Records contained in a dataset:
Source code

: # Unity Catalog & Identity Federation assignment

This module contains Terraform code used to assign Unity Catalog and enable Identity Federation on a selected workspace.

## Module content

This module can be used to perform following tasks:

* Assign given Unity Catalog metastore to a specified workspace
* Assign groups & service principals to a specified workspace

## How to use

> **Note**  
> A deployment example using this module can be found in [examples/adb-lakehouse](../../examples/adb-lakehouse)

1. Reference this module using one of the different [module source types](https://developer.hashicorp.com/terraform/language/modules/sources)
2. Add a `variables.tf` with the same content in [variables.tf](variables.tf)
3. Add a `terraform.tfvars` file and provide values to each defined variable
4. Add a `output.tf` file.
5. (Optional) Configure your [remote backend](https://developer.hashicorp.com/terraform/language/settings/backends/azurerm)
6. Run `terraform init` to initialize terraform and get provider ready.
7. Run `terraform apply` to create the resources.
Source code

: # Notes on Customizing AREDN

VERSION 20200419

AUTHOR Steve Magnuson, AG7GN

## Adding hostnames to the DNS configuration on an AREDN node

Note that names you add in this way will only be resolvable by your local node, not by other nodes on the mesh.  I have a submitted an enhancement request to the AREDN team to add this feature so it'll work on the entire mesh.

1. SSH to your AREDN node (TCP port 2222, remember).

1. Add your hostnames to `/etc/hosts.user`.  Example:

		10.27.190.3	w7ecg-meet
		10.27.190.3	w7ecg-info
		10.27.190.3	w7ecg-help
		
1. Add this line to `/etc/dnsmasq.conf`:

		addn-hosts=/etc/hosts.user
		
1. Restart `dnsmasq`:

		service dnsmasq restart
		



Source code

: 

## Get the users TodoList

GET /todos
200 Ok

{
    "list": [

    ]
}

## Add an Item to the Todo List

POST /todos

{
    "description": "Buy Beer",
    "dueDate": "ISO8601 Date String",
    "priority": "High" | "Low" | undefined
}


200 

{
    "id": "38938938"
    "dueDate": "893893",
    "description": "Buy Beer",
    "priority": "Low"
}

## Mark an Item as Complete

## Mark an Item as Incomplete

Activity: Repeat the records. Match them exactly.

Task response:
Source code

: # Unity Catalog & Identity Federation assignment

This module contains Terraform code used to assign Unity Catalog and enable Identity Federation on a selected workspace.

## Module content

This module can be used to perform following tasks:

* Assign given Unity Catalog metastore to a specified workspace
* Assign groups & service principals to a specified workspace

## How to use

> **Note**  
> A deployment example using this module can be found in [examples/adb-lakehouse](../../examples/adb-lakehouse)

1. Reference this module using one of the different [module source types](https://developer.hashicorp.com/terraform/language/modules/sources)
2. Add a `variables.tf` with the same content in [variables.tf](variables.tf)
3. Add a `terraform.tfvars` file and provide values to each defined variable
4. Add a `output.tf` file.
5. (Optional) Configure your [remote backend](https://developer.hashicorp.com/terraform/language/settings/backends/azurerm)
6. Run `terraform init` to initialize terraform and get provider ready.
7. Run `terraform apply` to create the resources.
Source code

: # Notes on Customizing AREDN

VERSION 20200419

AUTHOR Steve Magnuson, AG7GN

## Adding hostnames to the DNS configuration on an AREDN node

Note that names you add in this way will only be resolvable by your local node, not by other nodes on the mesh.  I have a submitted an enhancement request to the AREDN team to add this feature so it'll work on the entire mesh.

1. SSH to your AREDN node (TCP port 2222, remember).

1. Add your hostnames to `/etc/hosts.user`.  Example:

		10.27.190.3	w7ecg-meet
		10.27.190.3	w7ecg-info
		10.27.190.3	w7ecg-help
		
1. Add this line to `/etc/dnsmasq.conf`:

		addn-hosts=/etc/hosts.user
		
1. Restart `dnsmasq`:

		service dnsmasq restart
		



Source code

: 

## Get the users TodoList

GET /todos
200 Ok

{
    "list": [

    ]
}

## Add an Item to the Todo List

POST /todos

{
    "description": "Buy Beer",
    "dueDate": "ISO8601 Date String",
    "priority": "High" | "Low" | undefined
}


200 

{
    "id": "38938938"
    "dueDate": "893893",
    "description": "Buy Beer",
    "priority": "Low"
}

## Mark an Item as Complete

## Mark an Item as Incomplete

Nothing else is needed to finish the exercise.